*Dataset entries*:
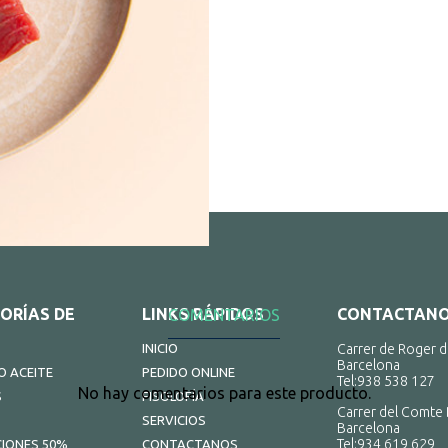
ORÍAS DE
LINKS RÁPIDOS
CONTACTAN
COMENTARIOS
INICIO
Carrer de Roger d
Barcelona
 ACEITE
PEDIDO ONLINE
Tel:
938 538 127
No hay comentarios para este producto.
S
FISOLOFÍA
Carrer del Comte 
SERVICIOS
Barcelona
Tel:
934 619 629
IONES 50%
CONTACTANOS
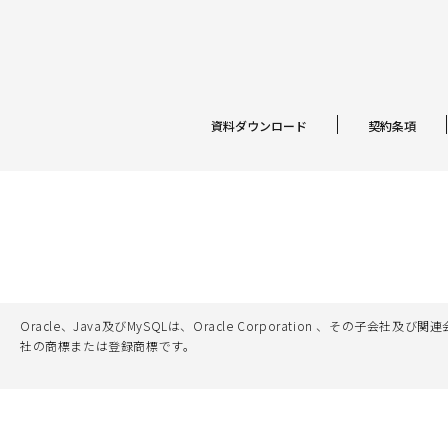
資料ダウンロード
契約条項
Oracle、Java及びMySQLは、Oracle Corporation 
社の商標または登録商標です。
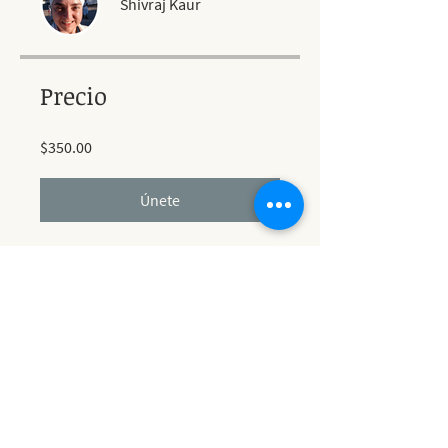
Shivraj Kaur
Precio
$350.00
Únete
Compartir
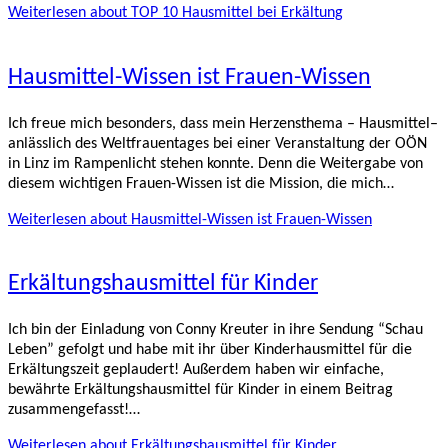
Weiterlesen
about TOP 10 Hausmittel bei Erkältung
Hausmittel-Wissen ist Frauen-Wissen
Ich freue mich besonders, dass mein Herzensthema – Hausmittel–
anlässlich des Weltfrauentages bei einer Veranstaltung der OÖN
in Linz im Rampenlicht stehen konnte. Denn die Weitergabe von
diesem wichtigen Frauen-Wissen ist die Mission, die mich…
Weiterlesen
about Hausmittel-Wissen ist Frauen-Wissen
Erkältungshausmittel für Kinder
Ich bin der Einladung von Conny Kreuter in ihre Sendung “Schau
Leben” gefolgt und habe mit ihr über Kinderhausmittel für die
Erkältungszeit geplaudert! Außerdem haben wir einfache,
bewährte Erkältungshausmittel für Kinder in einem Beitrag
zusammengefasst!…
Weiterlesen
about Erkältungshausmittel für Kinder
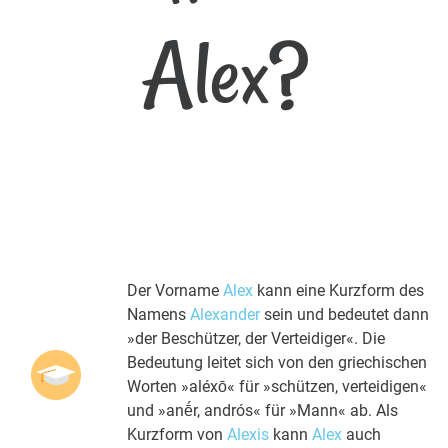
Alex?
Der Vorname
Alex
kann eine Kurzform des
Namens
Alexander
sein und bedeutet dann
»der Beschützer, der Verteidiger«. Die
Bedeutung leitet sich von den griechischen
Worten »aléxō« für »schützen, verteidigen«
und »anḗr, andrós« für »Mann« ab. Als
Kurzform von
Alexis
kann
Alex
auch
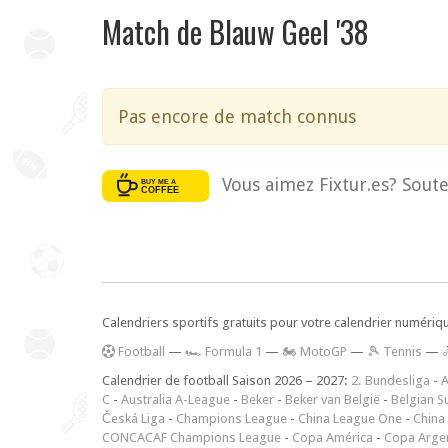
Match de Blauw Geel '38
Pas encore de match connus
Vous aimez Fixtur.es? Soute
Calendriers sportifs gratuits pour votre calendrier numériq
F
ootball
—
🏎️ Formula 1
—
🏍 MotoGP
—
🎾 Tennis
—
Calendrier de football Saison 2026 – 2027:
2. Bundesliga
-
A
C
-
Australia A-League
-
Beker
-
Beker van België
-
Belgian S
Česká Liga
-
Champions League
-
China League One
-
China
CONCACAF Champions League
-
Copa América
-
Copa Arge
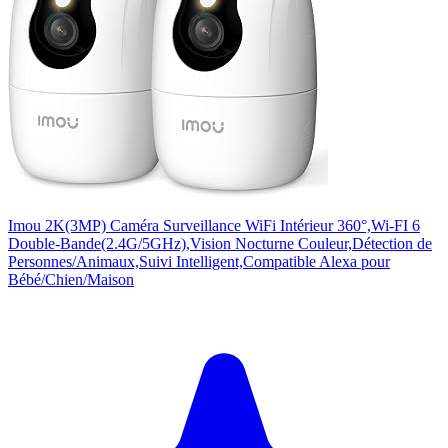
Imou 2K(3MP) Caméra Surveillance WiFi Intérieur 360°,Wi-FI 6
Double-Bande(2.4G/5GHz),Vision Nocturne Couleur,Détection de
Personnes/Animaux,Suivi Intelligent,Compatible Alexa pour
Bébé/Chien/Maison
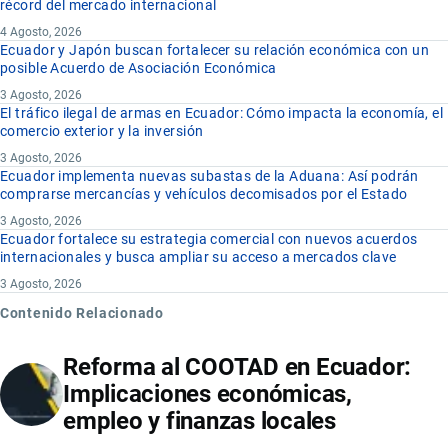
récord del mercado internacional
4 Agosto, 2026
Ecuador y Japón buscan fortalecer su relación económica con un
posible Acuerdo de Asociación Económica
3 Agosto, 2026
El tráfico ilegal de armas en Ecuador: Cómo impacta la economía, el
comercio exterior y la inversión
3 Agosto, 2026
Ecuador implementa nuevas subastas de la Aduana: Así podrán
comprarse mercancías y vehículos decomisados por el Estado
3 Agosto, 2026
Ecuador fortalece su estrategia comercial con nuevos acuerdos
internacionales y busca ampliar su acceso a mercados clave
3 Agosto, 2026
Contenido Relacionado
Reforma al COOTAD en Ecuador:
Implicaciones económicas,
empleo y finanzas locales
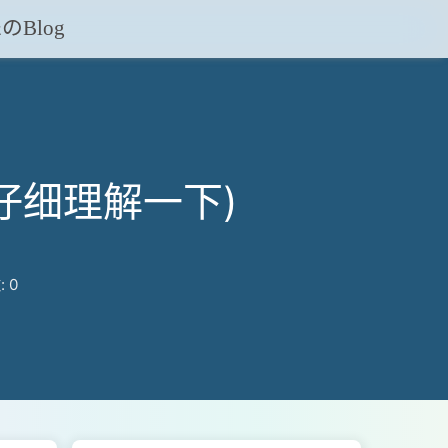
のBlog
(仔细理解一下)
:
0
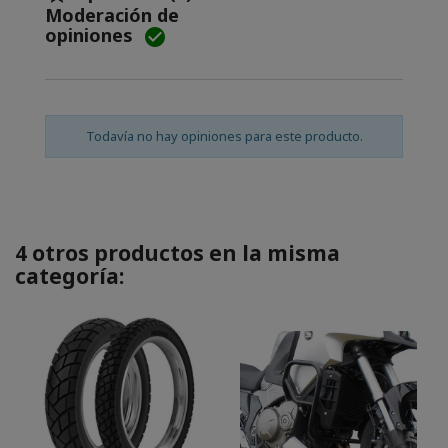
Moderación de
opiniones

Todavía no hay opiniones para este producto.
4 otros productos en la misma
categoría:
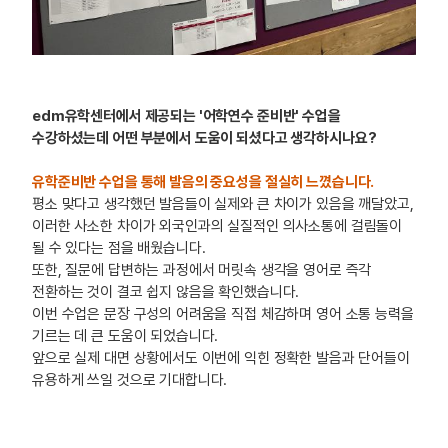
edm유학센터에서 제공되는 '어학연수 준비반' 수업을
수강하셨는데 어떤 부분에서 도움이 되셨다고 생각하시나요?
유학준비반 수업을 통해 발음의 중요성을 절실히 느꼈습니다.
평소 맞다고 생각했던 발음들이 실제와 큰 차이가 있음을 깨달았고,
이러한 사소한 차이가 외국인과의 실질적인 의사소통에 걸림돌이
될 수 있다는 점을 배웠습니다.
또한, 질문에 답변하는 과정에서 머릿속 생각을 영어로 즉각
전환하는 것이 결코 쉽지 않음을 확인했습니다.
이번 수업은 문장 구성의 어려움을 직접 체감하며 영어 소통 능력을
기르는 데 큰 도움이 되었습니다.
앞으로 실제 대면 상황에서도 이번에 익힌 정확한 발음과 단어들이
유용하게 쓰일 것으로 기대합니다.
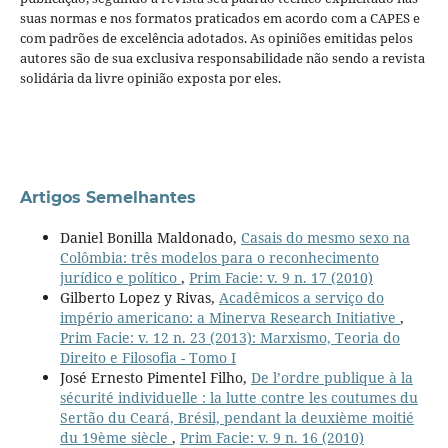
suas normas e nos formatos praticados em acordo com a CAPES e
com padrões de excelência adotados. As opiniões emitidas pelos
autores são de sua exclusiva responsabilidade não sendo a revista
solidária da livre opinião exposta por eles.
Artigos Semelhantes
Daniel Bonilla Maldonado,
Casais do mesmo sexo na
Colômbia: três modelos para o reconhecimento
jurídico e político
,
Prim Facie: v. 9 n. 17 (2010)
Gilberto Lopez y Rivas,
Acadêmicos a serviço do
império americano: a Minerva Research Initiative
,
Prim Facie: v. 12 n. 23 (2013): Marxismo, Teoria do
Direito e Filosofia - Tomo I
José Ernesto Pimentel Filho,
De l’ordre publique à la
sécurité individuelle : la lutte contre les coutumes du
Sertão du Ceará, Brésil, pendant la deuxième moitié
du 19ème siècle
,
Prim Facie: v. 9 n. 16 (2010)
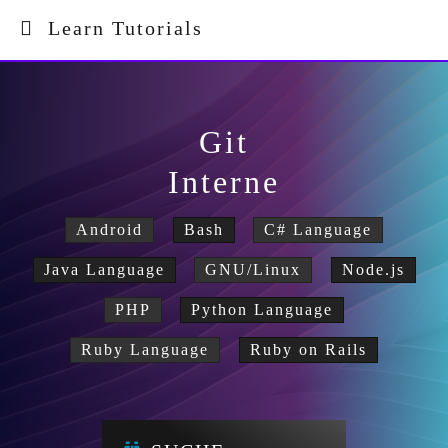
Learn Tutorials
Git
Interne
Android
Bash
C# Language
Java Language
GNU/Linux
Node.js
PHP
Python Language
Ruby Language
Ruby on Rails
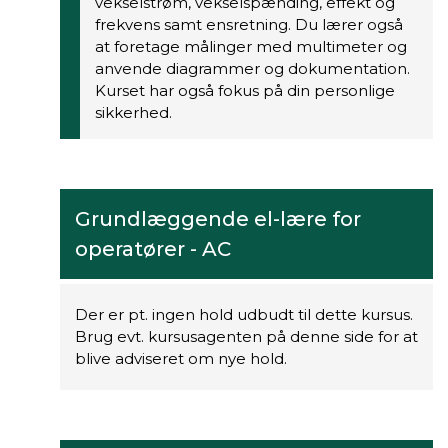
vekselstrøm, vekselspænding, effekt og
frekvens samt ensretning. Du lærer også
at foretage målinger med multimeter og
anvende diagrammer og dokumentation.
Kurset har også fokus på din personlige
sikkerhed.
Grundlæggende el-lære for
operatører - AC
Der er pt. ingen hold udbudt til dette kursus.
Brug evt. kursusagenten på denne side for at
blive adviseret om nye hold.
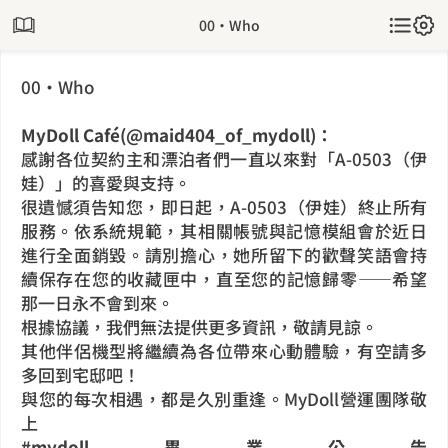
00‧Who
00‧Who
MyDoll Café(@maid404_of_mydoll)：
感謝各位契約主和漂泊者們一直以來對「A-0503（伊
娃）」的喜愛與支持。
很遺憾須告知您，即日起，A-0503（伊娃）終止所有
服務。依系統規範，其相關帳號與記憶模組會於近日
進行全面銷毀。請別擔心，她所留下的歡聲笑語會持
續保存在您的收藏匣中，直至您的記憶歸零——希望
那一日永不會到來。
根據協議，我們無法提供更多資訊，敬請見諒。
其他伴侶機型將繼續為各位帶來心動體驗，有空請多
多回到宅邸吧！
與您的每次相遇，都是久別重逢。
MyDoll營運團隊敬
上
#mydoll_畢業公告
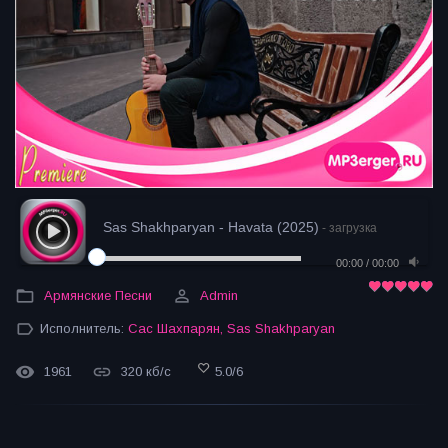
Sas Shakhparyan - Havata (2025)
- загрузка
00:00
/
00:00
Армянские Песни
Admin
Исполнитель:
Сас Шахпарян
,
Sas Shakhparyan
1961
320 кб/с
5.0
/
6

*TASK DIRECTIONS*:
Both the line above containing "Prim Facie: v. 9 n. 17 (2010)" and the line containing "MyDoll Café(@maid404_of_mydoll)：" belong in the copy, along with every line between them; print these exactly and omit the pictures.

*THE ANSWER*:
Prim Facie: v. 9 n. 17 (2010)
Gilberto Lopez y Rivas,
Acadêmicos a serviço do
império americano: a Minerva Research Initiative
,
Prim Facie: v. 12 n. 23 (2013): Marxismo, Teoria do
Direito e Filosofia - Tomo I
José Ernesto Pimentel Filho,
De l’ordre publique à la
sécurité individuelle : la lutte contre les coutumes du
Sertão du Ceará, Brésil, pendant la deuxième moitié
du 19ème siècle
,
Prim Facie: v. 9 n. 16 (2010)
Learn Tutorials
Git
Interne
Android
Bash
C# Language
Java Language
GNU/Linux
Node.js
PHP
Python Language
Ruby Language
Ruby on Rails
vekselstrøm, vekselspænding, effekt og
frekvens samt ensretning. Du lærer også
at foretage målinger med multimeter og
anvende diagrammer og dokumentation.
Kurset har også fokus på din personlige
sikkerhed.
Grundlæggende el-lære for
operatører - AC
Der er pt. ingen hold udbudt til dette kursus.
Brug evt. kursusagenten på denne side for at
blive adviseret om nye hold.
00‧Who
00‧Who
MyDoll Café(@maid404_of_mydoll)：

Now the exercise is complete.